Namen und Erscheinungsbild ändert Core Design bereits kurze Zeit später, da die Heldin einen britisch-aristokratischen Hintergrund haben soll – Lara Croft ist geboren. Laut ihrer Biografie kamen die Eltern der jungen Lara bei einem Flugzeugabsturz im Himalaya ums Leben. Hier musste Lara zum ersten Mal beweisen, dass sie stärker und zäher ist, als sie aussieht. Ihre beiden überproportionierten weiblichen Merkmale sind laut Chefentwickler Toby Gard übrigens das Resultat eines verrutschten Schiebereglers im Designprogramm.
Die »Panne« wird fürs fertige Spiel beibehalten und gerät schließlich neben Laras Pferdeschwanz zum bekanntesten Markenzeichen der Figur. Apropos Pferdeschwanz: Wegen technischer Limitierungen trägt Lara im ersten Spiel einen Haarknoten, der lange Zopf ist nur in den vorgerenderten Zwischensequenzen zu sehen.

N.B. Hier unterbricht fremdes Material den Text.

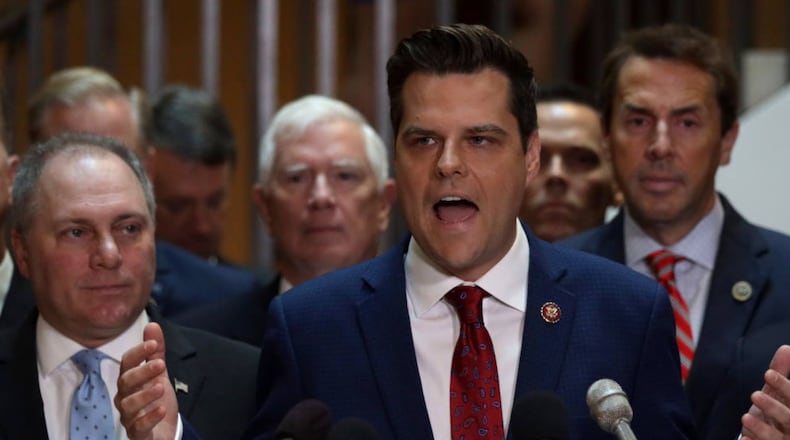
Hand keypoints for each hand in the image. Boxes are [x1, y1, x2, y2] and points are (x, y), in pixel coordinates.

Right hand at [115, 322, 178, 439]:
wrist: (163, 429)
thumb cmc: (156, 399)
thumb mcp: (159, 373)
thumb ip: (155, 352)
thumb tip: (152, 325)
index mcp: (129, 380)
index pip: (127, 363)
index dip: (138, 353)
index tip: (153, 344)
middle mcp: (125, 397)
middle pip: (125, 382)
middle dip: (142, 372)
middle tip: (160, 364)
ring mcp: (129, 416)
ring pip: (129, 405)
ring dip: (145, 395)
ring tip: (161, 387)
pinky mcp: (137, 432)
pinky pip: (138, 427)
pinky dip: (149, 418)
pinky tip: (161, 409)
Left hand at [741, 345, 789, 438]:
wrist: (771, 437)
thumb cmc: (774, 412)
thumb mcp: (775, 392)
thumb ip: (780, 372)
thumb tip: (787, 348)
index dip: (784, 386)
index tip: (767, 373)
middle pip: (789, 418)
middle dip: (773, 407)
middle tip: (754, 395)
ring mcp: (784, 439)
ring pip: (775, 437)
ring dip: (761, 428)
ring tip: (745, 418)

Tomb Raider – Featuring Lara Croft kommt im Oktober 1996 exklusiv für den Sega Saturn in den Handel. PSone- und PC-Versionen folgen erst vier Wochen später, sind dafür aber im Gegensatz zur Saturn-Fassung deutsch synchronisiert und haben eine marginal bessere Optik.

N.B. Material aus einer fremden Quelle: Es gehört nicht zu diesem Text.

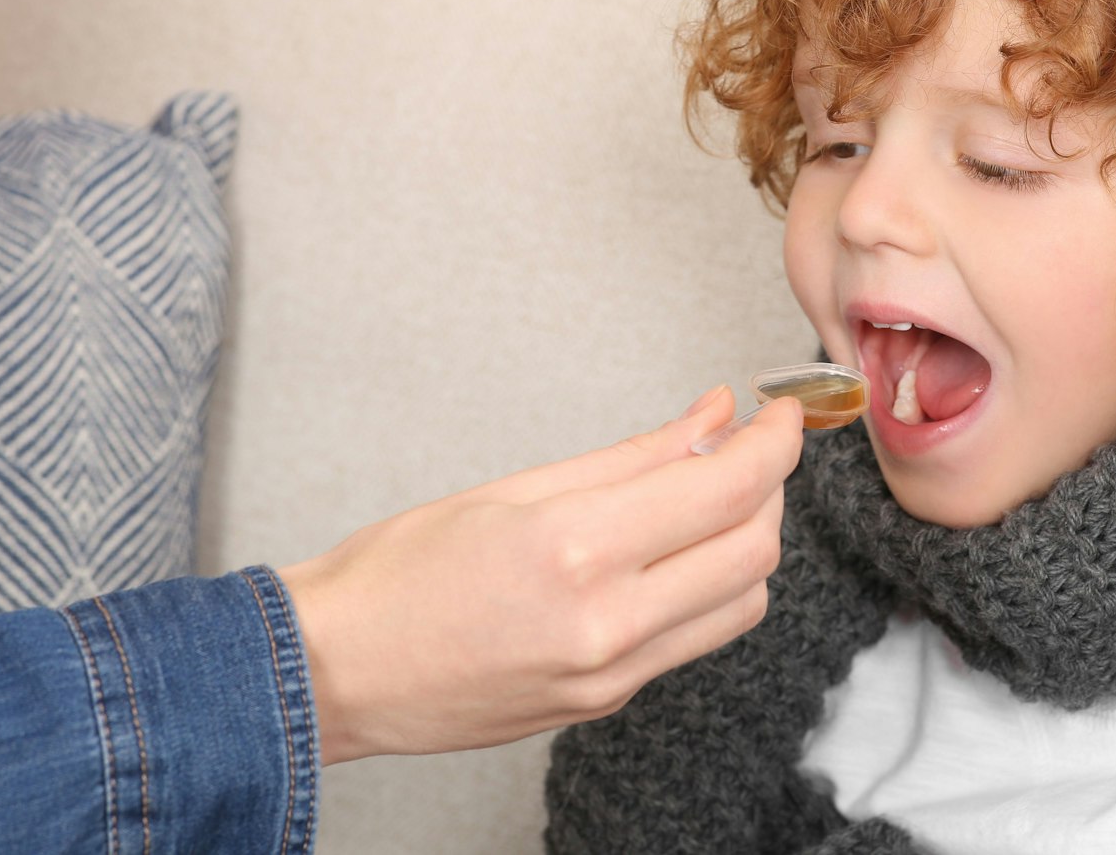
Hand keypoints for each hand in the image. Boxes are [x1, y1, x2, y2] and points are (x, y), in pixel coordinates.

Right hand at [277, 386, 802, 761]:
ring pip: (741, 603)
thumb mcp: (514, 488)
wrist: (333, 674)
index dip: (774, 441)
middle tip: (749, 445)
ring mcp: (611, 675)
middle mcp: (607, 623)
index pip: (726, 487)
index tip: (782, 412)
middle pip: (754, 549)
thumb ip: (632, 454)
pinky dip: (707, 588)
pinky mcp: (606, 704)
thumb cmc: (397, 574)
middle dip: (768, 487)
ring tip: (712, 497)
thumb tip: (713, 414)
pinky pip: (693, 640)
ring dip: (748, 542)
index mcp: (576, 550)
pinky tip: (672, 553)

Die Spielmechanik ist 1996 etwas völlig neues: Nie zuvor konnte man sich so frei in einer Spielwelt bewegen. Aus heutiger Sicht ist diese Freiheit natürlich relativ, denn im Grunde hetzt Lara durch fallengespickte, schlauchige Areale und muss dabei Rätsel lösen sowie gelegentlich ballern, um weiterzukommen.

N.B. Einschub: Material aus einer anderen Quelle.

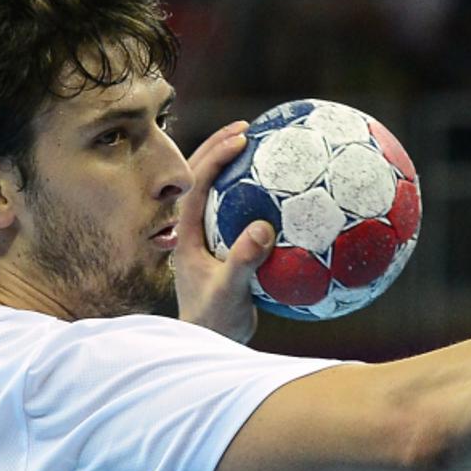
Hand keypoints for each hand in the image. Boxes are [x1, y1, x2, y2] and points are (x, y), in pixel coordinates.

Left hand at [173, 120, 274, 342]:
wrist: (210, 342)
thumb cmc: (215, 321)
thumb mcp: (230, 293)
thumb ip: (243, 262)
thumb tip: (263, 228)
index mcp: (187, 233)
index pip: (197, 183)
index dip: (216, 155)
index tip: (242, 139)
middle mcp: (194, 229)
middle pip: (201, 176)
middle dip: (220, 146)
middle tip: (249, 128)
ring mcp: (208, 236)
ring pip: (218, 191)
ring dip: (234, 166)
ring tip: (260, 147)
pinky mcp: (223, 246)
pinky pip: (239, 212)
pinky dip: (256, 196)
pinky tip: (283, 194)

Der Reiz von Tomb Raider liegt darin, dass man selbst herausfinden muss, wie es weitergeht. Man wird nicht mit der Nase auf die Lösung der Rätsel gestoßen, sondern muss durch viel Ausprobieren selbst austüfteln, wie die antiken Mechanismen funktionieren, was man besser nicht tun sollte und welche Objekte mit welchen Artefakten kombiniert werden müssen, um den Weg frei zu machen.
Das dabei zwangsläufige »Backtracking« ist aus heutiger Sicht vielleicht nervig, macht damals aber das Forschererlebnis aus, bei dem man sozusagen selbst zu Indiana Jones wird und im vergessenen Tal sogar auf lebendige Dinosaurier trifft.
Eine erweiterte Version mit eher belanglosen Zusatzlevels (Unfinished Business) erscheint unter dem Titel Tomb Raider: Premier Collection für den PC.